REPUBLIKA.CO.ID, JOHANNESBURG - Afrika Selatan (Afsel) mengatakan larangan Inggris pada penerbangan dari enam negara di selatan Afrika karena deteksi varian Covid-19 baru terkesan terburu-buru, Jumat (26/11). Padahal Organisasi Kesehatan Dunia (WHO) belum memberi saran tentang langkah selanjutnya menyoal varian baru ini.
Sejauh ini para ilmuwan mendeteksi varian Covid-19 yakni B.1.1.529 dalam jumlah yang relatif kecil di Afsel, Botswana, dan Hong Kong. Namun para ilmuwan khawatir dengan jumlah mutasi yang tinggi yang dapat menghindari respons imun tubuh dan membuatnya lebih mudah menular.

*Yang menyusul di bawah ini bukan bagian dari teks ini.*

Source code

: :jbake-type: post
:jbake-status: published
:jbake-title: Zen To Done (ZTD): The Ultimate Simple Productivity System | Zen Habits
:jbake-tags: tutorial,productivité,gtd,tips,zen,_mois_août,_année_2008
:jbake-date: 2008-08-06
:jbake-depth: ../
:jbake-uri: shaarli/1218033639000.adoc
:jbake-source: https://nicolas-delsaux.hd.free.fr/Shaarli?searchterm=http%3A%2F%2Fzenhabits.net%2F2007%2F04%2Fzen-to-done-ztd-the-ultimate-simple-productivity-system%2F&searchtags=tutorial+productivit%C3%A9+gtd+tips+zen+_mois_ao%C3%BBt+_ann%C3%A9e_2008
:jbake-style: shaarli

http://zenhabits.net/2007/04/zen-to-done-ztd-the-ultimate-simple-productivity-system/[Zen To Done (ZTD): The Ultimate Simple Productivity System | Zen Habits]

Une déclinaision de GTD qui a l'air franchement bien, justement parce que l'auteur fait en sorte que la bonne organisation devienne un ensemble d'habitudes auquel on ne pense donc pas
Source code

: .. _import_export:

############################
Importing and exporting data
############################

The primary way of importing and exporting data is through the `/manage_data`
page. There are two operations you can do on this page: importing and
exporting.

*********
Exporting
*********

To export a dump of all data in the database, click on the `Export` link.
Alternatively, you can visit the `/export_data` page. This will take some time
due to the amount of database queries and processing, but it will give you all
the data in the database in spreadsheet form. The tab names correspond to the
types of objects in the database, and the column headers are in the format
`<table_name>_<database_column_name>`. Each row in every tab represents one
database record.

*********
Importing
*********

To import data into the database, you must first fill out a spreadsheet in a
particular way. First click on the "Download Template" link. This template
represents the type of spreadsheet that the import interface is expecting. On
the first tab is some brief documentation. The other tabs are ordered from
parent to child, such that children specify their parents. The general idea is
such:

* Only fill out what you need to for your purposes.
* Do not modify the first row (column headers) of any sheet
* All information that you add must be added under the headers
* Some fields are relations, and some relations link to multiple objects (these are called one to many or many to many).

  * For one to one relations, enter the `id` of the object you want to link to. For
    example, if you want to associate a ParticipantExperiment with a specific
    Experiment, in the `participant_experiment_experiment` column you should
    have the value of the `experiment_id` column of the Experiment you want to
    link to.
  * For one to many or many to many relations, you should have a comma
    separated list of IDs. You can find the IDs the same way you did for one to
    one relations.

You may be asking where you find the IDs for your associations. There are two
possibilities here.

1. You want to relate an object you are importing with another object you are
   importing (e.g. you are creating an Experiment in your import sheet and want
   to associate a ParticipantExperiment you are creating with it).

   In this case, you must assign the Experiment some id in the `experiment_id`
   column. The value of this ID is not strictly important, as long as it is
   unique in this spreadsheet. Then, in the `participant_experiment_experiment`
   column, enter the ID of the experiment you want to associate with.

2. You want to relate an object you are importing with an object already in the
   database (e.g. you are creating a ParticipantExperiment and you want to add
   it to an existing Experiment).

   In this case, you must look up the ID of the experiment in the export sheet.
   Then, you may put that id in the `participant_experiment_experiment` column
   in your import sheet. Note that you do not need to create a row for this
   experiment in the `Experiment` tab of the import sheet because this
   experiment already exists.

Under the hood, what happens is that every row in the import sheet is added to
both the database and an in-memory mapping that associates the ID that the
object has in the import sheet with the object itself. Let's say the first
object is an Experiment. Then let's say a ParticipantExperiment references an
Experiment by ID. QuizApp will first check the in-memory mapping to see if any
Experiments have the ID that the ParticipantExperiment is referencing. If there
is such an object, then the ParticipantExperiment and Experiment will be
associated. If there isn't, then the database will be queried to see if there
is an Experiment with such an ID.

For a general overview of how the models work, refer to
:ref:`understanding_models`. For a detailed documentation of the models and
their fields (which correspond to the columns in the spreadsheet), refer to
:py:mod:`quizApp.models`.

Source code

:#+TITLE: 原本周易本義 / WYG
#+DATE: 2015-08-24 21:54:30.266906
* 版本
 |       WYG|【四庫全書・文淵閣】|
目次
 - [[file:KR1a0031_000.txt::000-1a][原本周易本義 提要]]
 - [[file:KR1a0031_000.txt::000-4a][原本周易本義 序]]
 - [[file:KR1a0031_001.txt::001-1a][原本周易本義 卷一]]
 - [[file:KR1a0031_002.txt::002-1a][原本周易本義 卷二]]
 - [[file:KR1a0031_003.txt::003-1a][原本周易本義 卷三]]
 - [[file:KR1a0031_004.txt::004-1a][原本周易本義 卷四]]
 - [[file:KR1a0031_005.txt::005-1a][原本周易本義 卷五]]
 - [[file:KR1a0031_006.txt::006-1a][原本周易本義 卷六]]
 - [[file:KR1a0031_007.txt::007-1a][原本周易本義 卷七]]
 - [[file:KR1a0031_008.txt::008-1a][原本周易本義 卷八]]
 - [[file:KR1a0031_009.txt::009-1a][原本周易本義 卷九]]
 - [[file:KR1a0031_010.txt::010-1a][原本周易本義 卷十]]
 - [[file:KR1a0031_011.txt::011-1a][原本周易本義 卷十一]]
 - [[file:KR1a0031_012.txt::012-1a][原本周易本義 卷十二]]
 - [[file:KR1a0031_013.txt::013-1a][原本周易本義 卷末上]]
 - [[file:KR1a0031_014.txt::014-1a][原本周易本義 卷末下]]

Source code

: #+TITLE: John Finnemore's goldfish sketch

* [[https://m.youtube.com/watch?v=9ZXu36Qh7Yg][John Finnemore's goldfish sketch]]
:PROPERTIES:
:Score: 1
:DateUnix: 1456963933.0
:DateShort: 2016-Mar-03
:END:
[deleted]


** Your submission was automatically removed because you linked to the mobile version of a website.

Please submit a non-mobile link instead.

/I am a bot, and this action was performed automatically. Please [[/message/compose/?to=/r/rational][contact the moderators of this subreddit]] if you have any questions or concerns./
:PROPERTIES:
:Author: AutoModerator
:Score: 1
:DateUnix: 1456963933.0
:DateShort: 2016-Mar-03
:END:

Sementara Inggris mengatakan varian tersebut merupakan varian yang paling signifikan ditemukan. Inggris kemudian melarang penerbangan dari Afsel, Botswana, Lesotho, Eswatini, Zimbabwe, dan Namibia mulai Jumat (26/11) siang waktu setempat.
Pelarangan tersebut membuat rand merosot lebih dari satu persen terhadap dolar sebab varian tersebut membuat investor waspada. Saham perhotelan seperti Tsogo Sun Hotels (TGOJ.J) dan City Lodge Hotels (CLHJ.J) anjlok di Bursa Efek Johannesburg, masing-masing turun sembilan persen dan 20 persen karena Afsel adalah tujuan utama wisatawan Inggris
"Kekhawatiran langsung kami adalah kerusakan yang akan ditimbulkan keputusan ini terhadap industri pariwisata dan bisnis kedua negara," kata Menteri Luar Negeri Afsel Naledi Pandor dalam sebuah pernyataan
Asosiasi pariwisata Afsel, SATSA, mengatakan pembatasan perjalanan Inggris menghukum negara-negara seperti Afsel dengan kemampuan pengurutan genom yang canggih. Kementerian Luar Negeri Afsel menyatakan pihaknya akan berbicara dengan pihak berwenang Inggris untuk mencoba membuat mereka mempertimbangkan kembali keputusannya.
Selain Inggris, Singapura mengatakan juga akan membatasi kedatangan dari Afsel dan negara-negara terdekat untuk mencoba mencegah varian tersebut. Sementara India mengeluarkan imbauan kepada semua negara bagian untuk secara ketat menguji dan menyaring pelancong internasional dari Afsel dan negara-negara berisiko lainnya.
Infeksi Meningkat
Afsel telah meminta pertemuan mendesak kelompok kerja WHO tentang evolusi virus untuk membahas varian baru, Jumat (26/11). Afsel sebagai negara yang paling parah terkena dampak di Afrika dalam hal total kasus dan kematian yang dilaporkan, telah mengalami jeda dalam kasus Covid-19 setelah gelombang infeksi ketiga yang parah, hingga pekan lalu ketika infeksi baru mulai meningkat.
Pada Kamis (25/11), Institut Nasional untuk Penyakit Menular (NICD) melaporkan 2.465 kasus baru. Jumlah itu hampir dua kali lipat jumlah hari sebelumnya. Meskipun NICD tidak menghubungkan kebangkitan jumlah kasus dengan varian B.1.1.529, para ilmuwan lokal terkemuka menduga varian itu adalah penyebabnya.
Pusat Pengendalian dan Pencegahan Penyakit Afrika mengatakan sangat tidak menyarankan larangan perjalanan di negara-negara yang telah melaporkan varian tersebut. "Kami telah mengamati bahwa memberlakukan larangan pada pelancong dari negara-negara di mana varian baru dilaporkan belum menghasilkan hasil yang berarti. Melainkan menerapkan langkah-langkah kesehatan masyarakat dan sosial harus diprioritaskan," katanya dalam sebuah pernyataan.